--- YOUR INSTRUCTIONS ---
According to the co-sleeper thread, at about what age was DS brought into the family bed?

--- PAGE TEXT ---
We bought the Arms Reach wooden co-sleeper from someone on CraigsList. We didn't bring DS into the family bed until around 3.5 months. If we have another, I'll skip the co-sleeper I think. In fact, my plan is to post it on CL again once I get it back from a friend who is borrowing it.

It is a nice piece of furniture, though, if you are considering it. I also didn't care for the look of the plastic version.


----------



## prancie (Apr 18, 2007)

I have the mini co-sleeper and we use it to put the baby in when I need to do something and he is happy to play with his toys in there. He never sleeps in it (his choice, not mine!). I would consider either sidecarring a crib or getting an in-the-bed cosleeper (like the humanity cosleeper). I still think the cosleeper is great, but any rolling bassinet would really do for what we use it for.

FWIW I couldn't stand to sleep seperate from my baby, the family bed is a blessing and a joy! I have been able to get so much more sleep and it is so cuddly and nice.


----------



## ndigiorgio (Jun 9, 2005)

I have the Humanity Family Bed thingy. It's great but with a toddler we are getting a co-sleeper just in case. I don't want to expose the baby to the not-so-gentle ministrations of my 3-yr-old even though she has transitioned to her own bed/room.

The other thing is--when your baby can sit up he/she can tumble right over the pillow portion of the Humanity Family Bed. My daughter did and it was scary. But I guess you can say the same thing about anything with a shallow enclosure.


----------



## ann_of_loxley (Sep 21, 2007)

Quote:

I know a lot of people just use their crib with the side taken off and lined up with their bed. I've heard that you can use a couple of bungee cords under the mattresses to hold it secure so it doesn't move away from the bed. *Maybe someone will post a pic of their setup*.
That is what we have done. Here is a photo - though not a very good one lol...

http://farm2.static.flickr.com/1215/...17a482.jpg?v=0


----------



## veganone (May 10, 2007)

We are planning to side car our crib soon rather than buying a co-sleeper. DD still won't sleep without touching me, but I'm hoping we can transition her into the sidecar situation at some point so that mommy can sleep better!

I'm a preparer, too, and didn't think we'd co-sleep, but here we are!


----------

--- RECORDED INFORMATION ---
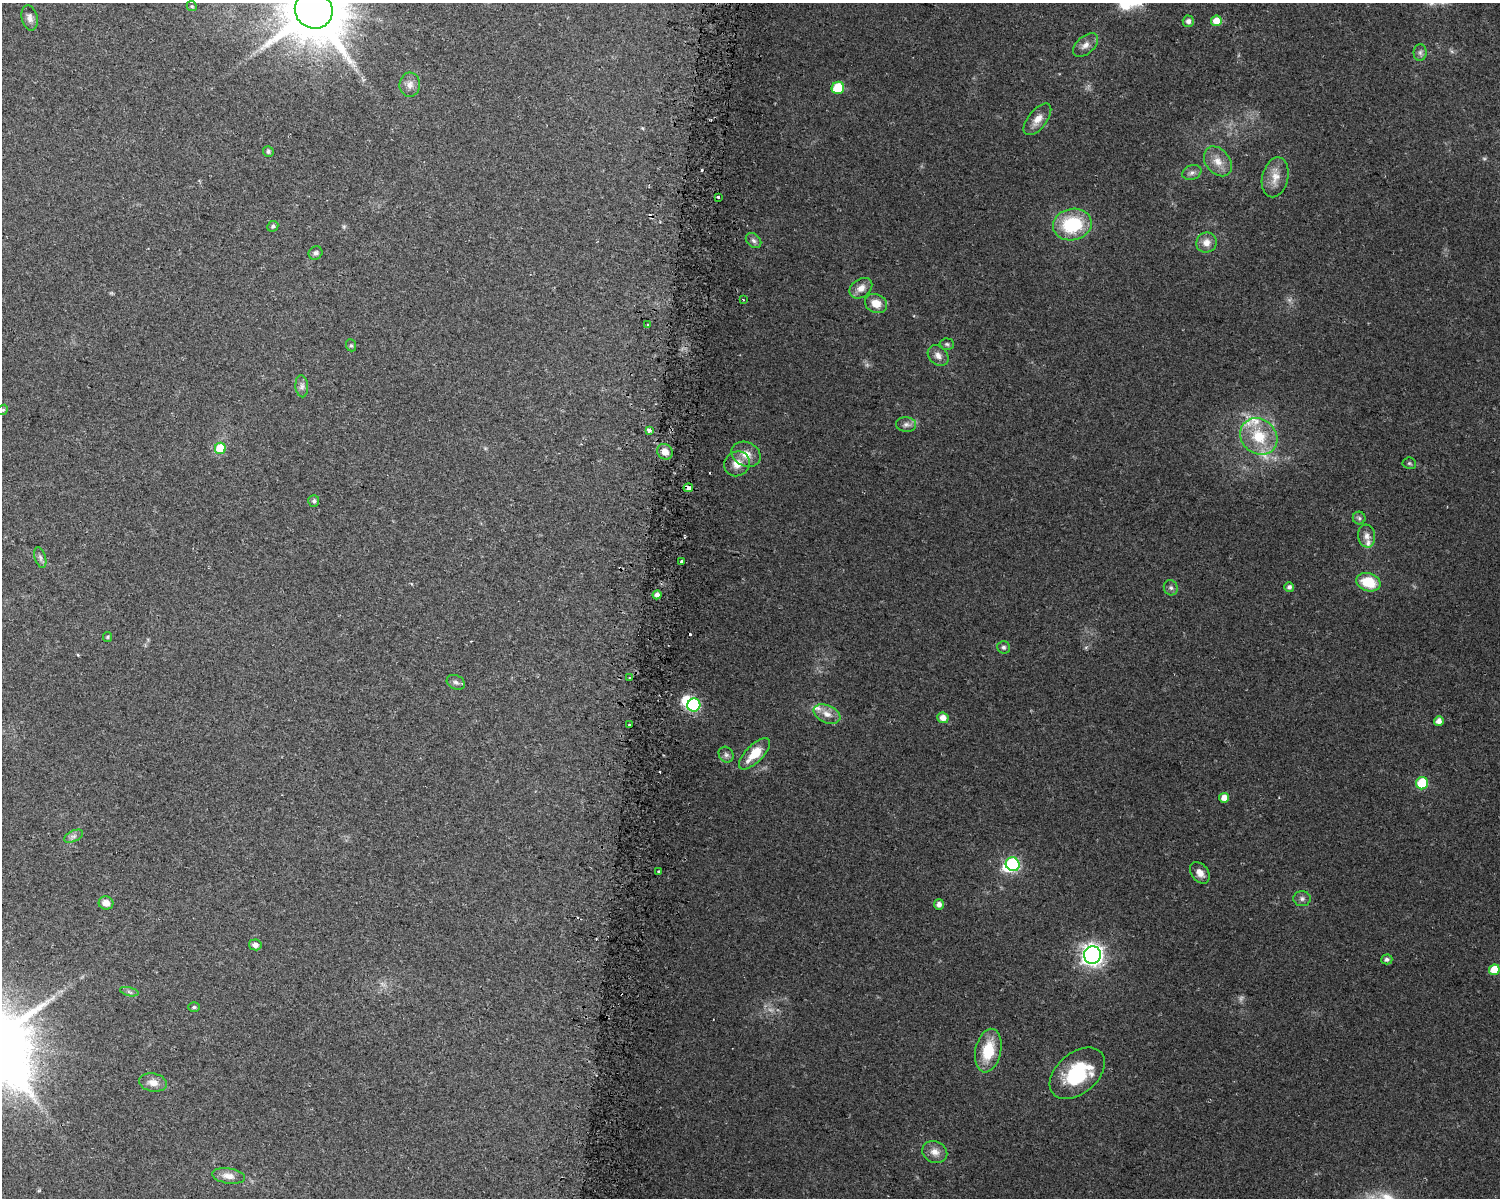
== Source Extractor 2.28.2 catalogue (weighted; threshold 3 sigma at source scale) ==
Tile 8 of 3 x 4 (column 2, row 3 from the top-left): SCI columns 1816-3313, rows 1200-2395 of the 5070 x 4801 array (HDU 1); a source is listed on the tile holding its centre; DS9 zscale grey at full resolution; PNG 1502 x 1200 px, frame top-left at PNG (2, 3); each listed source drawn as its Kron ellipse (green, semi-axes under 4 px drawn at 4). Shown black and unused: <1% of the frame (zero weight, under 2 of 3 exposures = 2% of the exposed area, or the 3 px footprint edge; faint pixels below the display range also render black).
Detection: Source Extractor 2.28.2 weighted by HDU 2 'WHT'; one run over the whole footprint, this tile lists its part. Background 0.0423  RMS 0.011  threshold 0.0477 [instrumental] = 3 sigma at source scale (4.5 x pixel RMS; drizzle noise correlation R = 1.50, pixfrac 1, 0.0396/0.0396 arcsec/px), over >= 5 px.
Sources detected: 97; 4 too faint to see at this stretch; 2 inside a brighter object's white glare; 8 cosmic-ray / hot-pixel residue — neither listed nor drawn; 5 inside a brighter listed object's ellipse — not listed separately; the other 78 listed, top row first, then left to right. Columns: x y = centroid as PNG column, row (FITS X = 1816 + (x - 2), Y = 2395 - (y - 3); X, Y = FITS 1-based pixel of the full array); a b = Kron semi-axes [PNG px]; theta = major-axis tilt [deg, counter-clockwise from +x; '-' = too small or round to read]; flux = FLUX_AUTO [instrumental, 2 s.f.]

--- COMPLETE OUTPUT ---
Around 3.5 months.